To highlight, away from the conventional clutches of Commercialization there were minds in Japan that could pervade on wonders akin to Will Eisner, Dave Mazzucchelli, Joe Sacco or contemporaries like Sarnath Banerjee. People who went away from the commercialized markets to probe their pens into jotting down the unconventional. Experimenting on several acoustic art styles that would echo expressionist ideas, and themes that knew no bizarre boundaries.

Although their Graphic Novels can be categorized as having seinen/mature content over the internet, but originally they went out of the demographic shackles of shounen, seinen or Josei as they germinated in the libraries dating from Post-war Japan as an underground movement of sorts. The initiative was taken by Yashihiro Tatsumi when he decided to provide the country with a market which would appeal to the crowd that appreciates magical realism and other literary aesthetics. Though the market was misunderstood and gained notoriety among conscious parental circles who stereotyped drawings with speech bubbles as bad influence to the children and more so because of the lewd content at times. But there were significant number of adolescent readers that protested against these tectonic calamities which were up to shake off the foundation.

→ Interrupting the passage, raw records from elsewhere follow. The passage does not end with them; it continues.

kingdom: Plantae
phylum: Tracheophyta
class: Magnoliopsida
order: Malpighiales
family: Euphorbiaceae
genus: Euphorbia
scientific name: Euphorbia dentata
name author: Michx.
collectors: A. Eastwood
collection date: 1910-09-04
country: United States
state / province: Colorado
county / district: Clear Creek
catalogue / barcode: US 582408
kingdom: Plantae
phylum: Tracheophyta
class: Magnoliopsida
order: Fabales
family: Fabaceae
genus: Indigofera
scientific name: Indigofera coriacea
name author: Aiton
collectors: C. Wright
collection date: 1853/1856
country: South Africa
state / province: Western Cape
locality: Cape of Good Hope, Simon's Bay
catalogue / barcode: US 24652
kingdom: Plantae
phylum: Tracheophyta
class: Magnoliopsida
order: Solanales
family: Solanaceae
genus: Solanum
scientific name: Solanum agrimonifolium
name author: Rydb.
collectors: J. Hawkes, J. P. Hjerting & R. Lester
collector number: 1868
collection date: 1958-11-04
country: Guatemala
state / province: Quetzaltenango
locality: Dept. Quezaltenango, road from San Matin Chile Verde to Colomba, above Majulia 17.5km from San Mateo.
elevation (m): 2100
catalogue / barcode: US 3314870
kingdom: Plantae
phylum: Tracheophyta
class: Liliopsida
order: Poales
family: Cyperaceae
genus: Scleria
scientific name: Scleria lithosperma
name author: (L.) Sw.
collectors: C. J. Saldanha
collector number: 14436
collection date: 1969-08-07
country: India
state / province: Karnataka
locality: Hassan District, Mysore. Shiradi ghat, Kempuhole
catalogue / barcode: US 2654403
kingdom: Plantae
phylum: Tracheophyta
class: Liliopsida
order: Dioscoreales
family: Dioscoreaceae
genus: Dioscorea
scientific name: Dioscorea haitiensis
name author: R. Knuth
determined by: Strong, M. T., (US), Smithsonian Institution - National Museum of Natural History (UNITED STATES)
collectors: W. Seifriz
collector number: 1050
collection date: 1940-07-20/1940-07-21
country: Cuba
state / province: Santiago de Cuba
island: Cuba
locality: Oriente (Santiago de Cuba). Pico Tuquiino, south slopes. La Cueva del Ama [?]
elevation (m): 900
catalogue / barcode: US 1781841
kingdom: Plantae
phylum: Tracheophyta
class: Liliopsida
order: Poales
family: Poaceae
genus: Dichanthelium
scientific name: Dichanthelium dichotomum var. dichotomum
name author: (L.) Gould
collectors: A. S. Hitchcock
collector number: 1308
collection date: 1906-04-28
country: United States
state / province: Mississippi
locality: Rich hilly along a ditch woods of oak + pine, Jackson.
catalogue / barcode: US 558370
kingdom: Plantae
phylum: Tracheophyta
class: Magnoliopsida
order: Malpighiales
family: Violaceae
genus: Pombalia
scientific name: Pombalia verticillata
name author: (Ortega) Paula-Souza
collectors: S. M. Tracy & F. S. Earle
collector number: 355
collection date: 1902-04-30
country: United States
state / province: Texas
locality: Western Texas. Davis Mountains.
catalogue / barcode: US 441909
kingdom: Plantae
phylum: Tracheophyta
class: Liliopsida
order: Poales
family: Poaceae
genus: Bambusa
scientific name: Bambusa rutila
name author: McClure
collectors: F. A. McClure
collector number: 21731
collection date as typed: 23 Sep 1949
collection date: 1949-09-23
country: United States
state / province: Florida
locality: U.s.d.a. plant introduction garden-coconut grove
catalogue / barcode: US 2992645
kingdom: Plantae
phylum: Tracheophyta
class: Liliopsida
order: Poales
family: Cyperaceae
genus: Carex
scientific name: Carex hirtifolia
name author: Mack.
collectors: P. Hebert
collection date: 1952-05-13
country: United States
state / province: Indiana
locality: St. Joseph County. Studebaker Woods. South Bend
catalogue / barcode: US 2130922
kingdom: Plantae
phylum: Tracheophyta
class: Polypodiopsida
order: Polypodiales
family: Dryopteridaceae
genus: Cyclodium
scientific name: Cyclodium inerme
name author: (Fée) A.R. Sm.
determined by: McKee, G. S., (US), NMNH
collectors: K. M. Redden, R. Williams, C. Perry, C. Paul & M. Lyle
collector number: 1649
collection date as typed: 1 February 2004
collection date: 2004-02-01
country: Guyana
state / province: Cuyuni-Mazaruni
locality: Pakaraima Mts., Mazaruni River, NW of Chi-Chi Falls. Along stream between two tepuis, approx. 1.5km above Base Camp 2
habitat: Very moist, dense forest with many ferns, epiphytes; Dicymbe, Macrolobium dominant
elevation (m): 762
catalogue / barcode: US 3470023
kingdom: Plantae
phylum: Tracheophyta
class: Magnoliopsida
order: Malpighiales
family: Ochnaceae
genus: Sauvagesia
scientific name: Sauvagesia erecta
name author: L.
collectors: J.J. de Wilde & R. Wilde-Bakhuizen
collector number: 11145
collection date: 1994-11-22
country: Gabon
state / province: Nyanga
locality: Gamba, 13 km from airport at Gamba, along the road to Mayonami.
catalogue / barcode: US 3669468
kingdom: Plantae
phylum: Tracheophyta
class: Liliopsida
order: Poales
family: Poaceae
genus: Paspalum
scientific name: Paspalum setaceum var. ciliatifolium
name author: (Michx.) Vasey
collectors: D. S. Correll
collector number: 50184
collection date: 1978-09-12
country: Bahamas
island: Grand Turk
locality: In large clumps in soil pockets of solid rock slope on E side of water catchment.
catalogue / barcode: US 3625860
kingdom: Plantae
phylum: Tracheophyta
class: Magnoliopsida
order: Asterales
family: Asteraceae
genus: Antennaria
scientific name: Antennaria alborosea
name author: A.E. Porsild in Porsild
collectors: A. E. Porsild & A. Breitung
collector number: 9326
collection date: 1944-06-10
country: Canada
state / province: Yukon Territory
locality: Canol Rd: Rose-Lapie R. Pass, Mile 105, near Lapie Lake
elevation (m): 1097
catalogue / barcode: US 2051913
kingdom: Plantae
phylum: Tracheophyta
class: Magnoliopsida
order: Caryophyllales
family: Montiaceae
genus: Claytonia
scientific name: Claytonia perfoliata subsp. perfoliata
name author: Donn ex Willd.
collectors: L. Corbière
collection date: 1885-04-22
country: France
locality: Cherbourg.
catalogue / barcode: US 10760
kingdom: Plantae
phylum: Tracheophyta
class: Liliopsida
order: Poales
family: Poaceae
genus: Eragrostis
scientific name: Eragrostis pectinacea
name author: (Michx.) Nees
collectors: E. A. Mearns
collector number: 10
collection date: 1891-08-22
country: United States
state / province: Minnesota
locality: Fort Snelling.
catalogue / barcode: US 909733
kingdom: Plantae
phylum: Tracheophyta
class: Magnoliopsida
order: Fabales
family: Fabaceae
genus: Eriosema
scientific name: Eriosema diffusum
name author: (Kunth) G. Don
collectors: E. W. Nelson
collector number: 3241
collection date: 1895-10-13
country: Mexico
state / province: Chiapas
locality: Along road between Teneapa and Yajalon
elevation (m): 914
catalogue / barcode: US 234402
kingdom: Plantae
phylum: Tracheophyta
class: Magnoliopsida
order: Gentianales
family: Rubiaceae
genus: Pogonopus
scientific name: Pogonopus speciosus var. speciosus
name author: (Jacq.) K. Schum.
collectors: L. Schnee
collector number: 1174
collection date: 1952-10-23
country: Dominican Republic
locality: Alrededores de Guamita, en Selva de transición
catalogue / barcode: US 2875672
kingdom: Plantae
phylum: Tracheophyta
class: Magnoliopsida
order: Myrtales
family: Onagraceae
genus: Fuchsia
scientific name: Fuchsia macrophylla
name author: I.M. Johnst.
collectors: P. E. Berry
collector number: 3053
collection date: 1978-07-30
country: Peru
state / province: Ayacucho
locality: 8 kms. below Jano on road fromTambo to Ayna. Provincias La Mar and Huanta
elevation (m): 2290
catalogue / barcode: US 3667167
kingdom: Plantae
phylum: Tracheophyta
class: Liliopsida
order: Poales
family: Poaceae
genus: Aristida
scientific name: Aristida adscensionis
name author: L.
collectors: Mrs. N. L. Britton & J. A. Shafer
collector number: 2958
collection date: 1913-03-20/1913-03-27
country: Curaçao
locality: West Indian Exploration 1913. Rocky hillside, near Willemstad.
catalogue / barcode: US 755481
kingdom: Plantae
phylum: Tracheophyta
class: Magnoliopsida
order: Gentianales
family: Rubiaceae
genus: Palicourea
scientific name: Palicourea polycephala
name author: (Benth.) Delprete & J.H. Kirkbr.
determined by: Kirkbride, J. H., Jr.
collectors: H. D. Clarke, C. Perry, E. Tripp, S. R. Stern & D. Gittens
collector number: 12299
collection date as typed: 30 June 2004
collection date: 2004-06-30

Yashihiro Tatsumi rejected the term ‘manga’ which conventionally meant ‘mindless’ or ‘superficial’ images and decided to term the anthologies as Comics ‘Gekiga’, catering to something as having more of a dramatic or aesthetic sensibility. Though Gekiga couldn’t sustain long enough for the economic pressure and most of the artists had to disperse, but they tried to build up their own anthologies. One of the most significant till date being the ‘Garo’ magazine, that climbed up with the help of Yashiharu Tsuge. His works reflected a personal stance and was drawn from his own metaphysical experiences. His works till date hold high grounds among literary critics. Garo gained considerable popularity around the 60’s leading to the experimental techniques seeping into the commercialized market through the ever praising “Ozamu Tezuka”. He started implementing similar themes and unconventional art styles in his works. Hence began the Golden age of manga.

Aside, other anthologies heir to Garo worth mentioning : ‘Ax’, which gained immense popularity in the west, when the North American Publisher ‘Top Shelf’ decided to release an anthology of selected underground graphic novels from Japan titled ‘Ax’, in 2008.

Influences prevail throughout till date, either in the art style as seen in the works of Junji Ito (Uzumaki), or Shintaro Kago (Anamorphosis no Meijuu), reflections of horror experimentation that has been called ‘fashionable paranoia’ among critics and themes as seen in the bizarre works of Fuyumi Soryo (Eternal Sabbath), Nishioka Kyoudai (Kami no Kodomo) and Hideo Yamamoto (Homunculus). There also have been significant influences outside the cultural boundaries, as many artists from time to time have rejected the conventional manga art style to pursue and blend into European influences, Pioneering this stance was Katsuhiro Otomo the creator of ‘Akira’ manga who was interested in the cyberpunk movement creeping in the western literature.